Reproduce word for word the lines below, starting at the line that contains "phylum: Chordata" and ending at the line that contains "common name: Black vulture", both included.

-- Start Data for this task --

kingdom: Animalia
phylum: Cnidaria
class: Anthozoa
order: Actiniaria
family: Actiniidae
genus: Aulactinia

-- End Data for this task --
-- Start Data for this task --

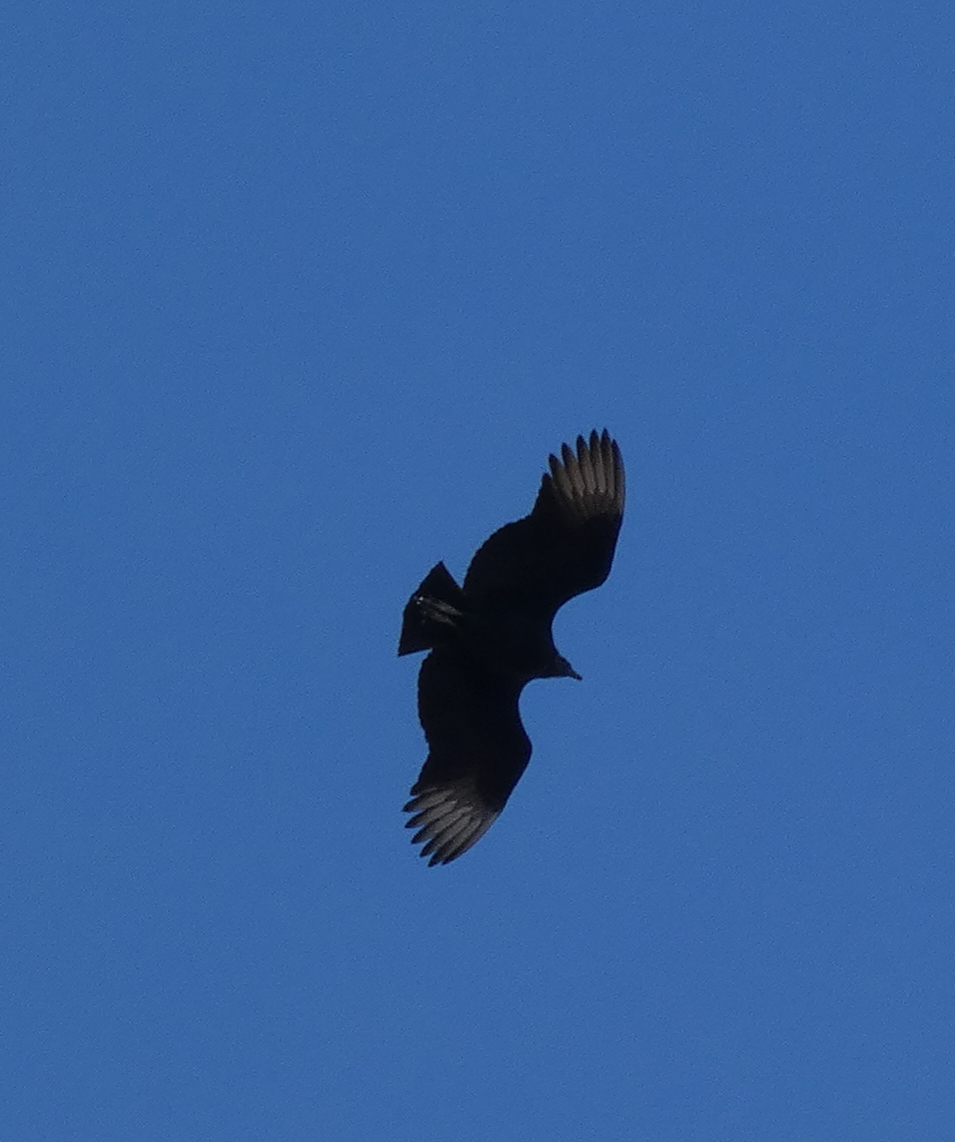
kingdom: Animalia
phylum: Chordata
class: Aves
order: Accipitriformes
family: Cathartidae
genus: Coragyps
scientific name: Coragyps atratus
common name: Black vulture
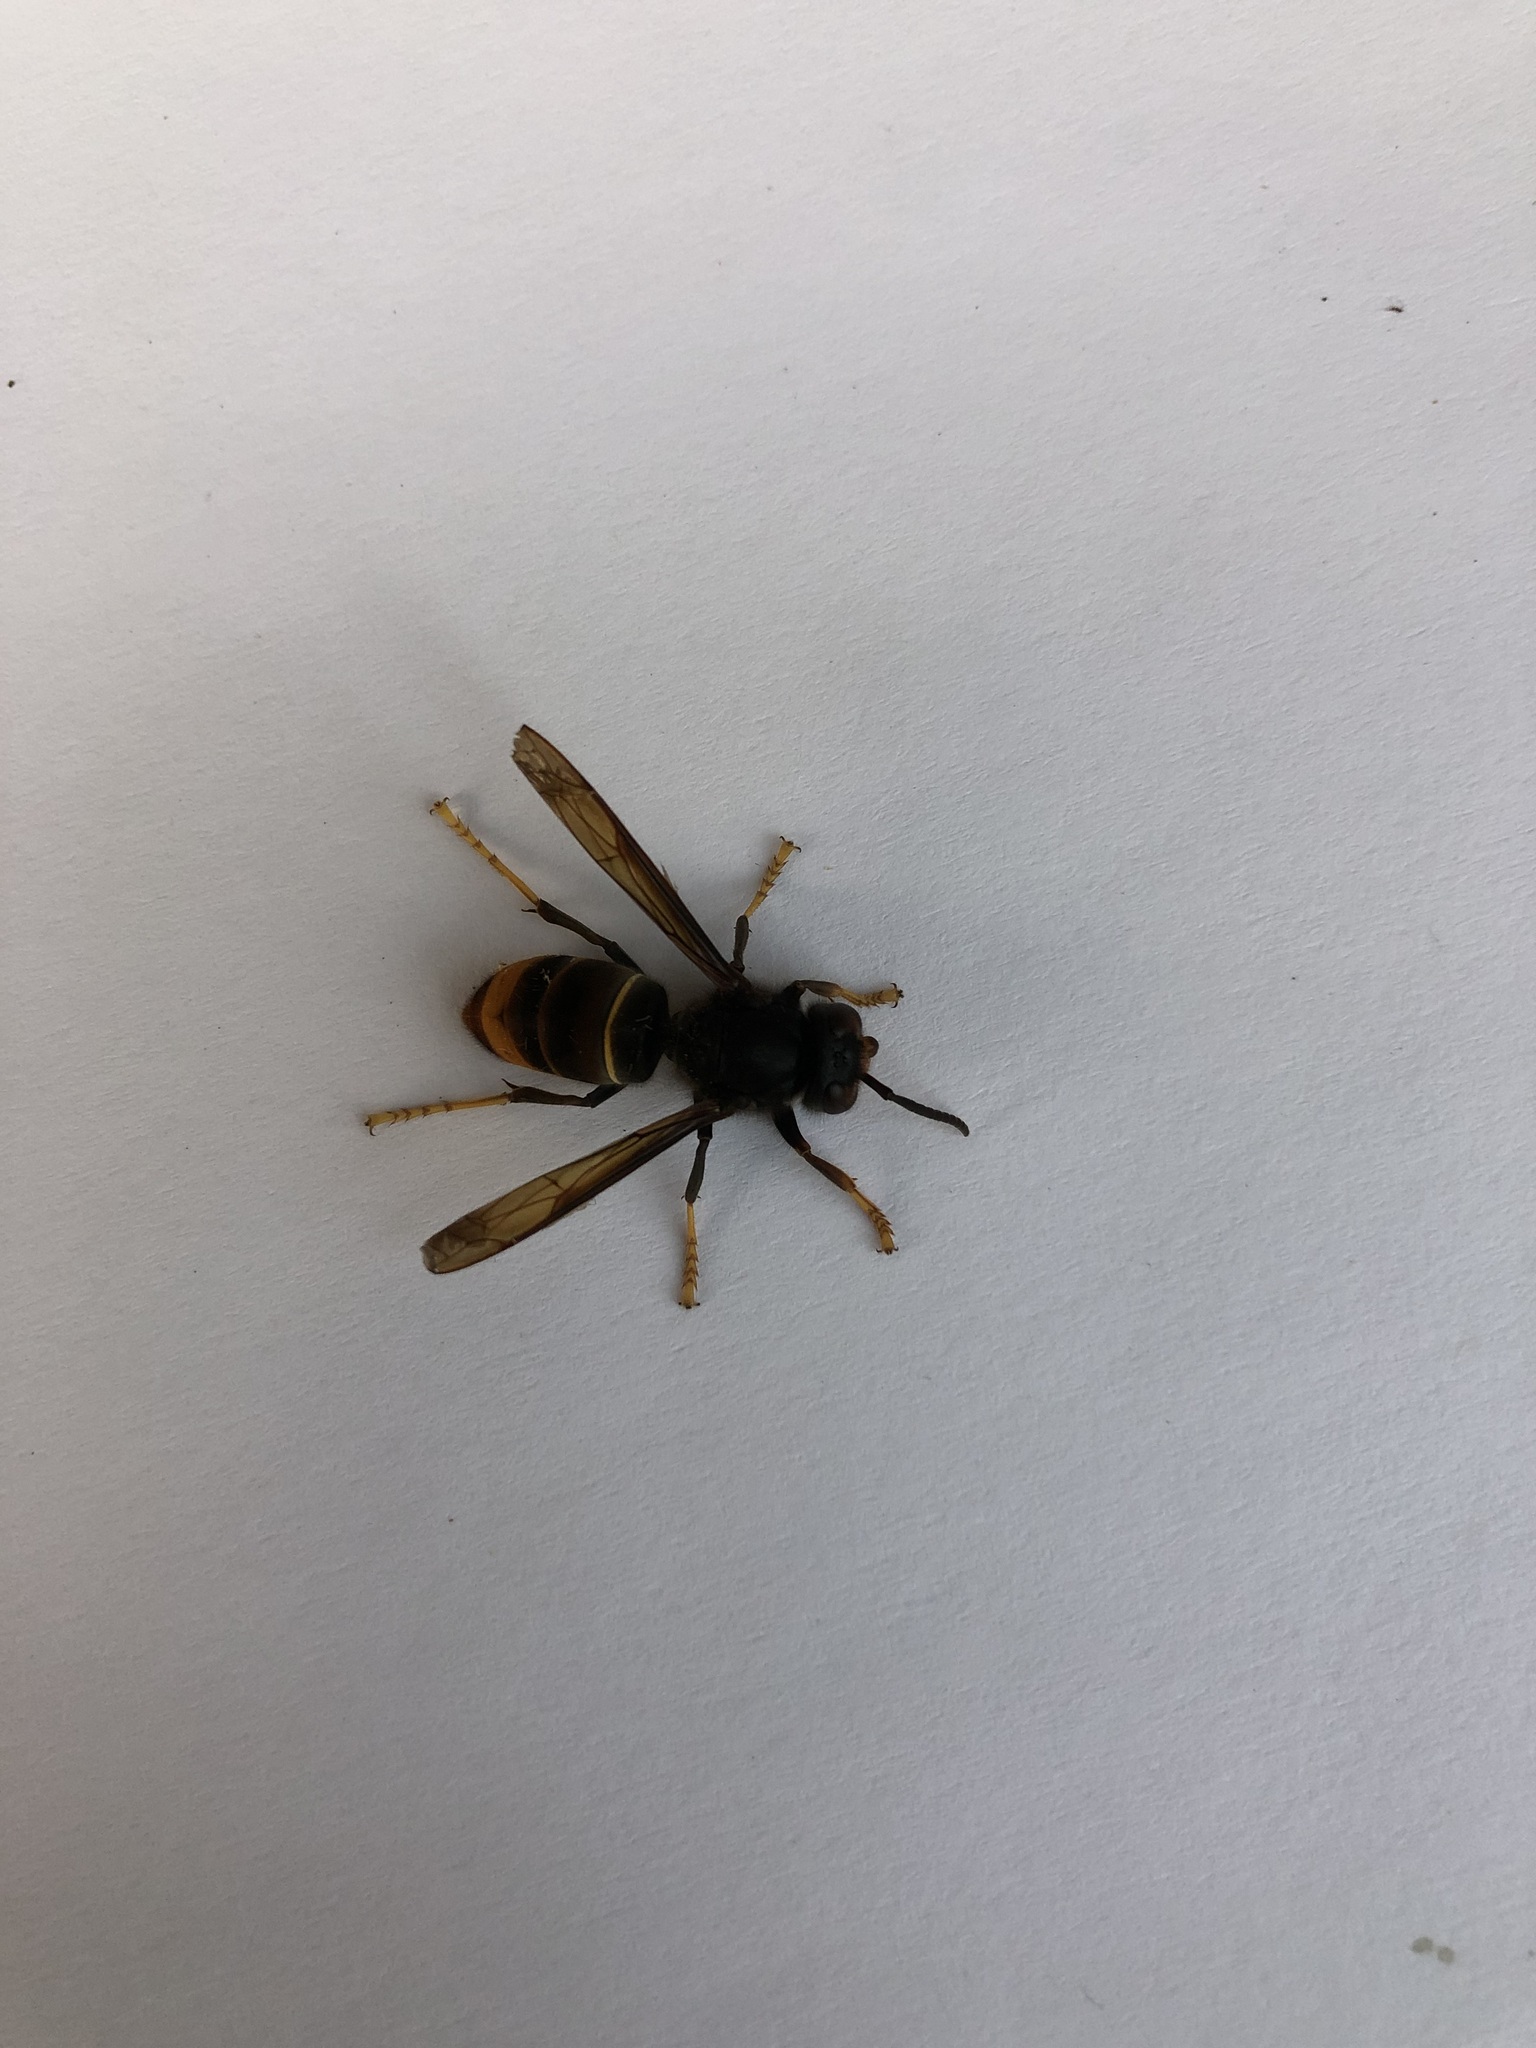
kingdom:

-- End Data for this task --
-- Start Data for this task --

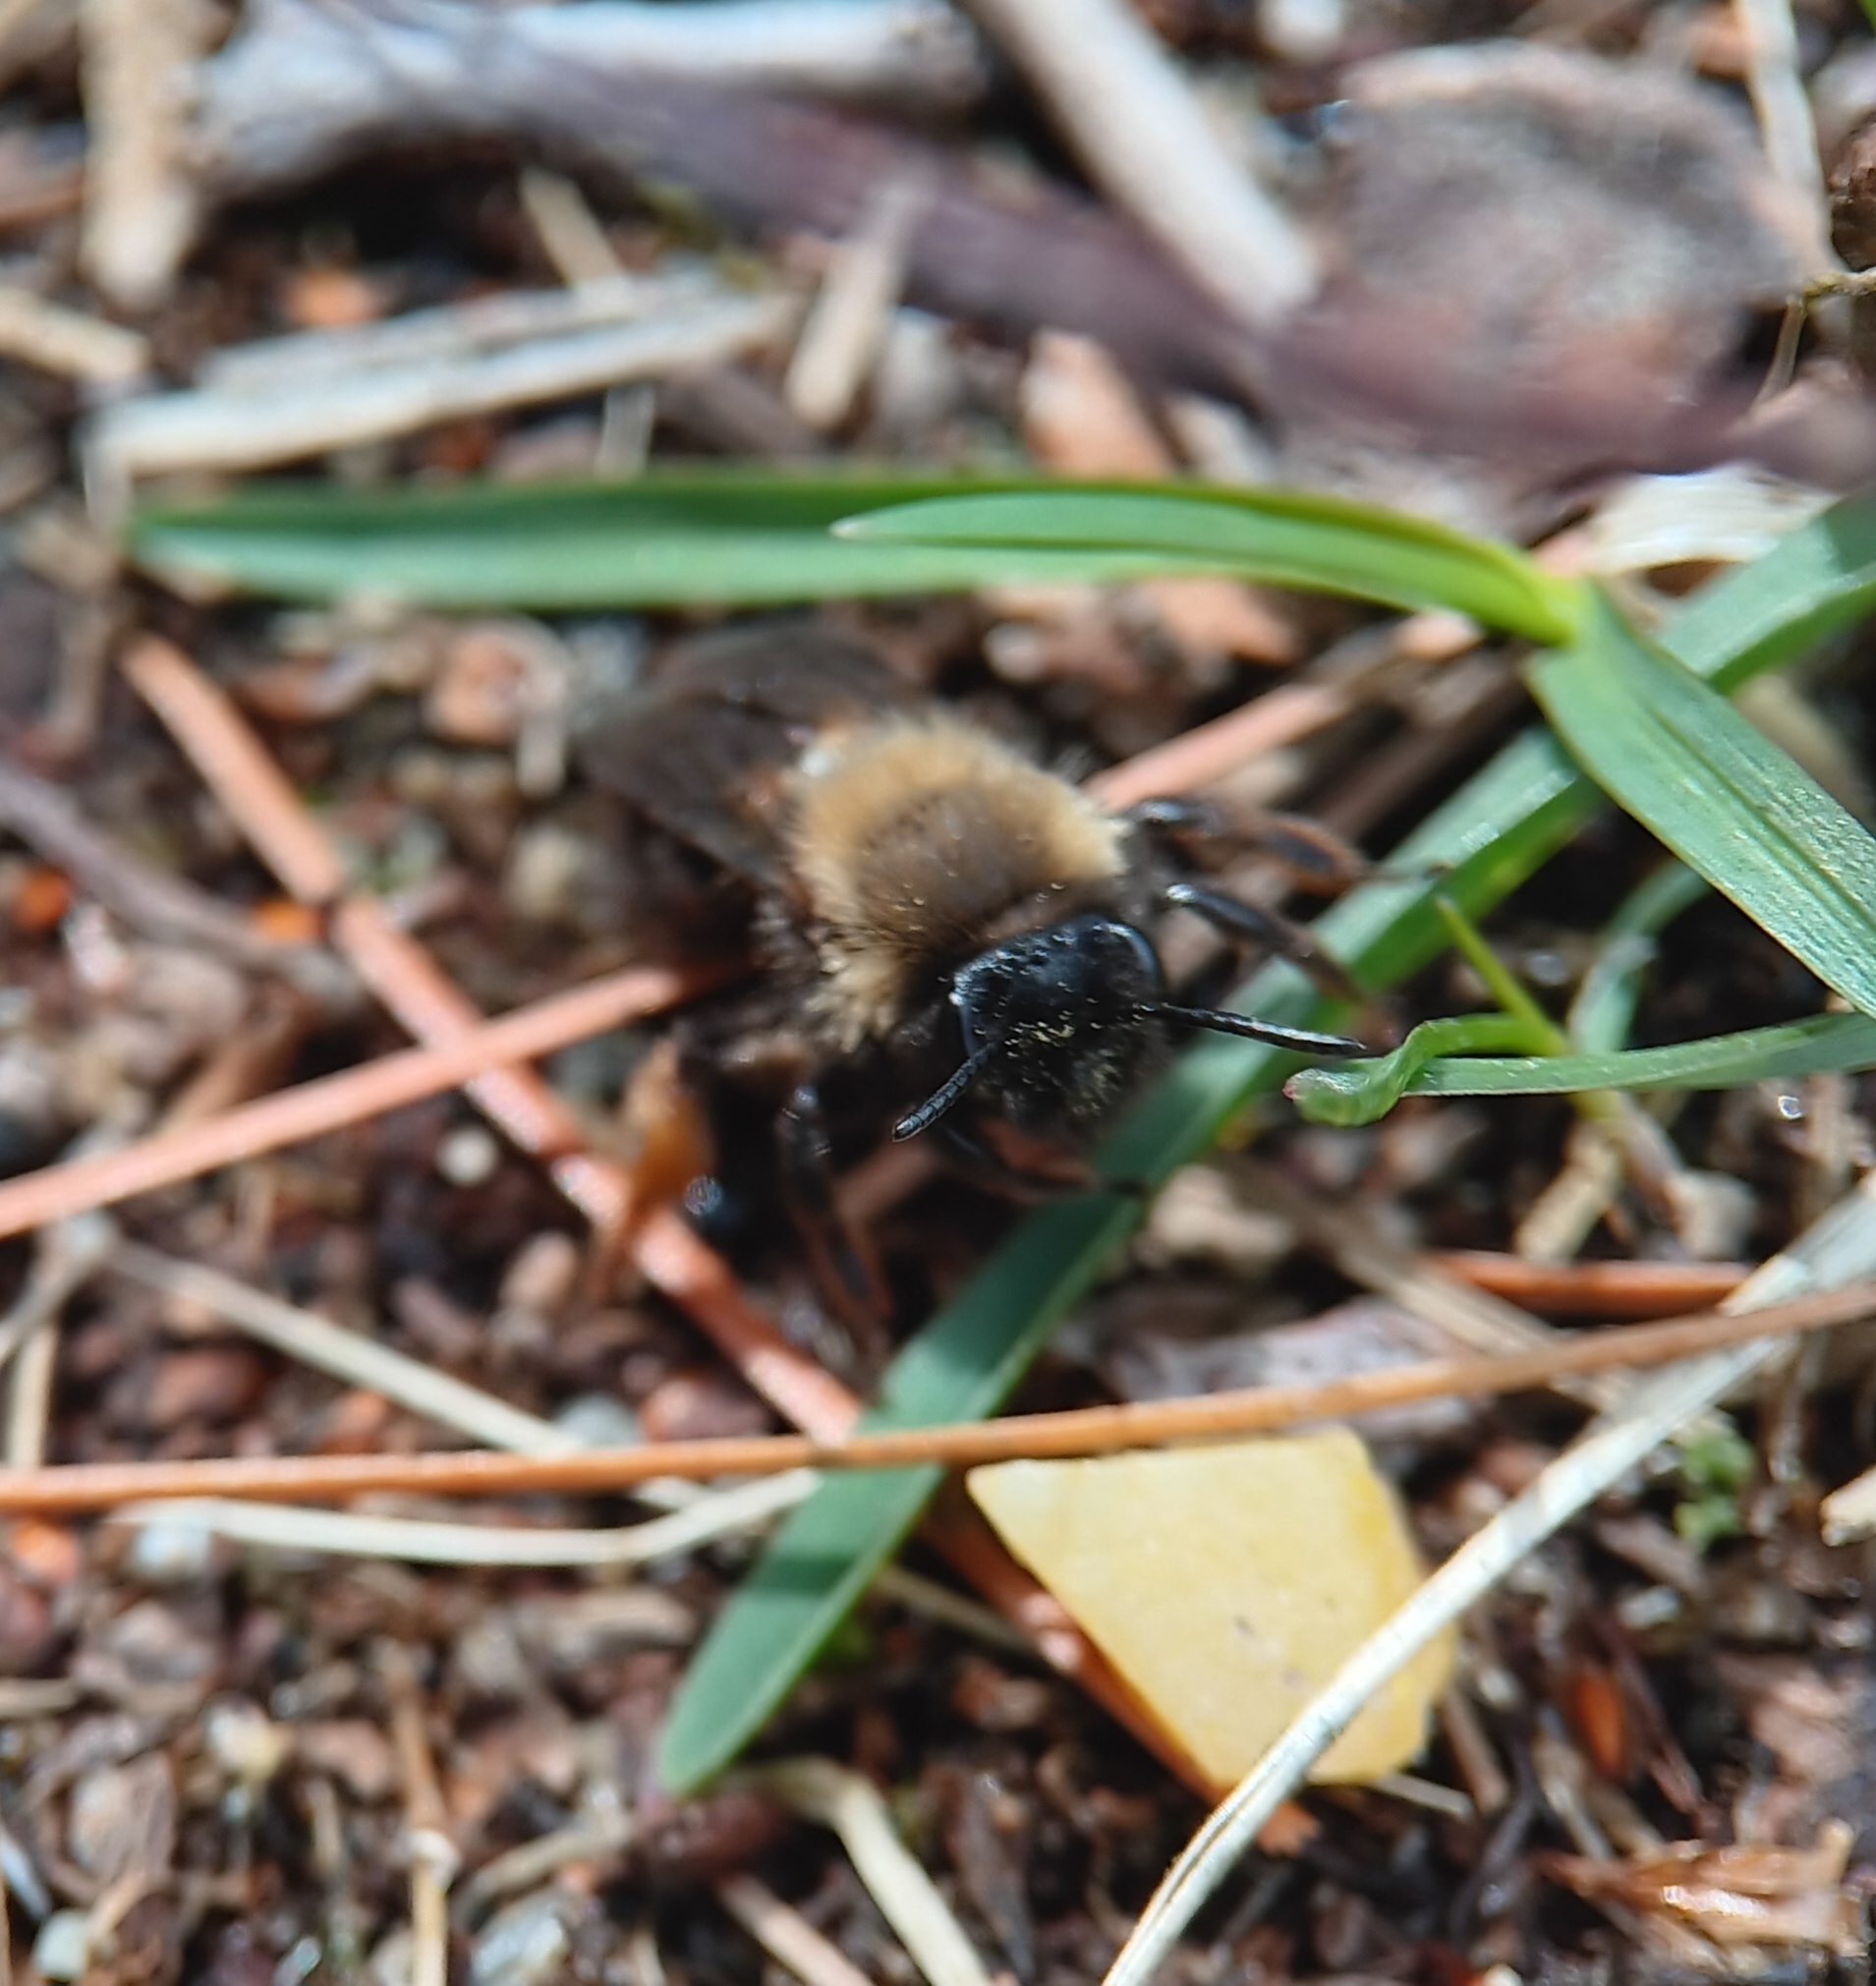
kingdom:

-- End Data for this task --

• **Completed task**:
phylum: Chordata
class: Aves
order: Accipitriformes
family: Cathartidae
genus: Coragyps
scientific name: Coragyps atratus
common name: Black vulture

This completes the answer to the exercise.